#### WHAT YOU SHOULD DO:
Please render every line of the entries below as a JSON list of strings, one string per line, with blank lines left out.

#### DATASET:
--- Start ---
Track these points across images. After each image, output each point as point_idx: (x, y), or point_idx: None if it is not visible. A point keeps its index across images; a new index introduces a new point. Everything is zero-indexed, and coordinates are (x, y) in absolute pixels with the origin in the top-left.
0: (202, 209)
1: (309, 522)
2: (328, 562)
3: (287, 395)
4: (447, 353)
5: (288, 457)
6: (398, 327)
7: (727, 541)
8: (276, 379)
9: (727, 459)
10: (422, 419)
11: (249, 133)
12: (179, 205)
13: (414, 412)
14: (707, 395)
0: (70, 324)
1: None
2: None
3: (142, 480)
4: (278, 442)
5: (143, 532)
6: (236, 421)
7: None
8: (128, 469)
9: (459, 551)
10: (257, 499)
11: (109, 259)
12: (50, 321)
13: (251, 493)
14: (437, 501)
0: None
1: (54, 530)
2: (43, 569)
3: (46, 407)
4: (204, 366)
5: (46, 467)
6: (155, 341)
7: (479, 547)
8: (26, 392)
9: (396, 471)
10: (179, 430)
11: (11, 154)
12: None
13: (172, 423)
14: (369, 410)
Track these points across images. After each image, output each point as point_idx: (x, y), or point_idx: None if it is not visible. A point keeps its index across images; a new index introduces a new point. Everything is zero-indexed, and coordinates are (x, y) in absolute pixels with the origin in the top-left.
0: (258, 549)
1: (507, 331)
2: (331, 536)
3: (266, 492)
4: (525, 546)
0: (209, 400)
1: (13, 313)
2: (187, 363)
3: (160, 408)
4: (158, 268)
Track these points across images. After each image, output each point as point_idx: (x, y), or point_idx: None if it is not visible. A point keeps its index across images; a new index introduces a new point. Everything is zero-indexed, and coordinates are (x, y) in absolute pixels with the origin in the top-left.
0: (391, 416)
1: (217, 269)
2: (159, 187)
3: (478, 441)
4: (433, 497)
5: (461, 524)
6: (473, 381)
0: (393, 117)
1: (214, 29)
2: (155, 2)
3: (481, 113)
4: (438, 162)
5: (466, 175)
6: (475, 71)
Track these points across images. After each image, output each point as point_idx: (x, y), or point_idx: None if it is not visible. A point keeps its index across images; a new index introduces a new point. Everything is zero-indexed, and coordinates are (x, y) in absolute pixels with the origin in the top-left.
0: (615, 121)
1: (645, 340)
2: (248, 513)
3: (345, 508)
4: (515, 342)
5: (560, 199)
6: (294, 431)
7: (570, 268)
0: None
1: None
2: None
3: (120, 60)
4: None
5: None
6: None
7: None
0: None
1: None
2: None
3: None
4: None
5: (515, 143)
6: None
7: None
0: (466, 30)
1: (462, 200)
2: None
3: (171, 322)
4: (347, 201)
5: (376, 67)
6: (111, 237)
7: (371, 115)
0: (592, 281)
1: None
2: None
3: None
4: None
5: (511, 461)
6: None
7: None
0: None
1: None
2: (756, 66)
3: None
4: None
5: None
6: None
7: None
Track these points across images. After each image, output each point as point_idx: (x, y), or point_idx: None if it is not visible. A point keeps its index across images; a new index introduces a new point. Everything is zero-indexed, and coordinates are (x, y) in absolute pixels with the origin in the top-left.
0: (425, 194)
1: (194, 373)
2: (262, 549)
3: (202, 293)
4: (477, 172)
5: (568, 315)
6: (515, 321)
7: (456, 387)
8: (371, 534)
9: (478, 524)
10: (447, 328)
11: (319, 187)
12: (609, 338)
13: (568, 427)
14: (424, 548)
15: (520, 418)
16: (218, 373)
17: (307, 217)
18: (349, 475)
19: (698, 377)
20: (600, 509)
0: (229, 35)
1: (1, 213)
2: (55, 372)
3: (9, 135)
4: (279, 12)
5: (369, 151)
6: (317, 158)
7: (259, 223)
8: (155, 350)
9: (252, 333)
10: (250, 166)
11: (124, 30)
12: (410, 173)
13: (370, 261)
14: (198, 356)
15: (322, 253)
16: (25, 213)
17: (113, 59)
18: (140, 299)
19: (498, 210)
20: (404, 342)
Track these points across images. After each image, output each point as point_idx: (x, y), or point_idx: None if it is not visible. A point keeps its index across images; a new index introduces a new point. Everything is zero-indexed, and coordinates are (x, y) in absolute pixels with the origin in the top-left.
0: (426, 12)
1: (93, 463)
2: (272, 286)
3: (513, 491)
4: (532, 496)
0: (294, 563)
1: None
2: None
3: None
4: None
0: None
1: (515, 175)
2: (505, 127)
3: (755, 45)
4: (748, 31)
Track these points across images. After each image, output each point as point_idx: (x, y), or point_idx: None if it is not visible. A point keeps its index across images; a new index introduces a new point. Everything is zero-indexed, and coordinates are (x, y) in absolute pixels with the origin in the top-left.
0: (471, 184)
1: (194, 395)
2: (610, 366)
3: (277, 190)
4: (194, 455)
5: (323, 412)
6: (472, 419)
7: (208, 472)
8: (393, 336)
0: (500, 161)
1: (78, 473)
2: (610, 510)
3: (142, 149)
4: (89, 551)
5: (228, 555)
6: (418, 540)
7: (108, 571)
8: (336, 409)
--- End ---
#### ANSWER TO THE EXERCISE:
[
  "Track these points across images. After each image, output each point as point_idx: (x, y), or point_idx: None if it is not visible. A point keeps its index across images; a new index introduces a new point. Everything is zero-indexed, and coordinates are (x, y) in absolute pixels with the origin in the top-left.",
  "0: (202, 209)",
  "1: (309, 522)",
  "2: (328, 562)",
  "3: (287, 395)",
  "4: (447, 353)",
  "5: (288, 457)",
  "6: (398, 327)",
  "7: (727, 541)",
  "8: (276, 379)",
  "9: (727, 459)",
  "10: (422, 419)",
  "11: (249, 133)",
  "12: (179, 205)",
  "13: (414, 412)",
  "14: (707, 395)",
  "0: (70, 324)",
  "1: None",
  "2: None",
  "3: (142, 480)",
  "4: (278, 442)",
  "5: (143, 532)",
  "6: (236, 421)",
  "7: None",
  "8: (128, 469)",
  "9: (459, 551)",
  "10: (257, 499)",
  "11: (109, 259)",
  "12: (50, 321)",
  "13: (251, 493)",
  "14: (437, 501)",
  "0: None",
  "1: (54, 530)",
  "2: (43, 569)",
  "3: (46, 407)",
  "4: (204, 366)",
  "5: (46, 467)",
  "6: (155, 341)",
  "7: (479, 547)",
  "8: (26, 392)",
  "9: (396, 471)",
  "10: (179, 430)",
  "11: (11, 154)",
  "12: None",
  "13: (172, 423)",
  "14: (369, 410)",
  "Track these points across images. After each image, output each point as point_idx: (x, y), or point_idx: None if it is not visible. A point keeps its index across images; a new index introduces a new point. Everything is zero-indexed, and coordinates are (x, y) in absolute pixels with the origin in the top-left.",
  "0: (258, 549)",
  "1: (507, 331)",
  "2: (331, 536)",
  "3: (266, 492)",
  "4: (525, 546)",
  "0: (209, 400)",
  "1: (13, 313)",
  "2: (187, 363)",
  "3: (160, 408)",
  "4: (158, 268)",
  "Track these points across images. After each image, output each point as point_idx: (x, y), or point_idx: None if it is not visible. A point keeps its index across images; a new index introduces a new point. Everything is zero-indexed, and coordinates are (x, y) in absolute pixels with the origin in the top-left.",
  "0: (391, 416)",
  "1: (217, 269)",
  "2: (159, 187)",
  "3: (478, 441)",
  "4: (433, 497)",
  "5: (461, 524)",
  "6: (473, 381)",
  "0: (393, 117)",
  "1: (214, 29)",
  "2: (155, 2)",
  "3: (481, 113)",
  "4: (438, 162)",
  "5: (466, 175)",
  "6: (475, 71)",
  "Track these points across images. After each image, output each point as point_idx: (x, y), or point_idx: None if it is not visible. A point keeps its index across images; a new index introduces a new point. Everything is zero-indexed, and coordinates are (x, y) in absolute pixels with the origin in the top-left.",
  "0: (615, 121)",
  "1: (645, 340)",
  "2: (248, 513)",
  "3: (345, 508)",
  "4: (515, 342)",
  "5: (560, 199)",
  "6: (294, 431)",
  "7: (570, 268)",
  "0: None",
  "1: None",
  "2: None",
  "3: (120, 60)",
  "4: None",
  "5: None",
  "6: None",
  "7: None",
  "0: None",
  "1: None",
  "2: None",
  "3: None",
  "4: None",
  "5: (515, 143)",
  "6: None",
  "7: None",
  "0: (466, 30)",
  "1: (462, 200)",
  "2: None",
  "3: (171, 322)",
  "4: (347, 201)",
  "5: (376, 67)",
  "6: (111, 237)",
  "7: (371, 115)",
  "0: (592, 281)",
  "1: None",
  "2: None",
  "3: None",
  "4: None",
  "5: (511, 461)",
  "6: None",
  "7: None",
  "0: None",
  "1: None",
  "2: (756, 66)",
  "3: None",
  "4: None",
  "5: None",
  "6: None",
  "7: None",
  "Track these points across images. After each image, output each point as point_idx: (x, y), or point_idx: None if it is not visible. A point keeps its index across images; a new index introduces a new point. Everything is zero-indexed, and coordinates are (x, y) in absolute pixels with the origin in the top-left.",
  "0: (425, 194)",
  "1: (194, 373)",
  "2: (262, 549)",
  "3: (202, 293)",
  "4: (477, 172)",
  "5: (568, 315)",
  "6: (515, 321)",
  "7: (456, 387)",
  "8: (371, 534)",
  "9: (478, 524)",
  "10: (447, 328)",
  "11: (319, 187)",
  "12: (609, 338)",
  "13: (568, 427)",
  "14: (424, 548)",
  "15: (520, 418)",
  "16: (218, 373)",
  "17: (307, 217)",
  "18: (349, 475)",
  "19: (698, 377)",
  "20: (600, 509)",
  "0: (229, 35)",
  "1: (1, 213)",
  "2: (55, 372)",
  "3: (9, 135)",
  "4: (279, 12)",
  "5: (369, 151)",
  "6: (317, 158)",
  "7: (259, 223)",
  "8: (155, 350)",
  "9: (252, 333)",
  "10: (250, 166)",
  "11: (124, 30)",
  "12: (410, 173)",
  "13: (370, 261)",
  "14: (198, 356)",
  "15: (322, 253)",
  "16: (25, 213)",
  "17: (113, 59)",
  "18: (140, 299)",
  "19: (498, 210)",
  "20: (404, 342)",
  "Track these points across images. After each image, output each point as point_idx: (x, y), or point_idx: None if it is not visible. A point keeps its index across images; a new index introduces a new point. Everything is zero-indexed, and coordinates are (x, y) in absolute pixels with the origin in the top-left.",
  "0: (426, 12)",
  "1: (93, 463)",
  "2: (272, 286)",
  "3: (513, 491)",
  "4: (532, 496)",
  "0: (294, 563)",
  "1: None",
  "2: None",
  "3: None",
  "4: None",
  "0: None",
  "1: (515, 175)",
  "2: (505, 127)",
  "3: (755, 45)",
  "4: (748, 31)",
  "Track these points across images. After each image, output each point as point_idx: (x, y), or point_idx: None if it is not visible. A point keeps its index across images; a new index introduces a new point. Everything is zero-indexed, and coordinates are (x, y) in absolute pixels with the origin in the top-left.",
  "0: (471, 184)",
  "1: (194, 395)",
  "2: (610, 366)",
  "3: (277, 190)",
  "4: (194, 455)",
  "5: (323, 412)",
  "6: (472, 419)",
  "7: (208, 472)",
  "8: (393, 336)",
  "0: (500, 161)",
  "1: (78, 473)",
  "2: (610, 510)",
  "3: (142, 149)",
  "4: (89, 551)",
  "5: (228, 555)",
  "6: (418, 540)",
  "7: (108, 571)",
  "8: (336, 409)"
]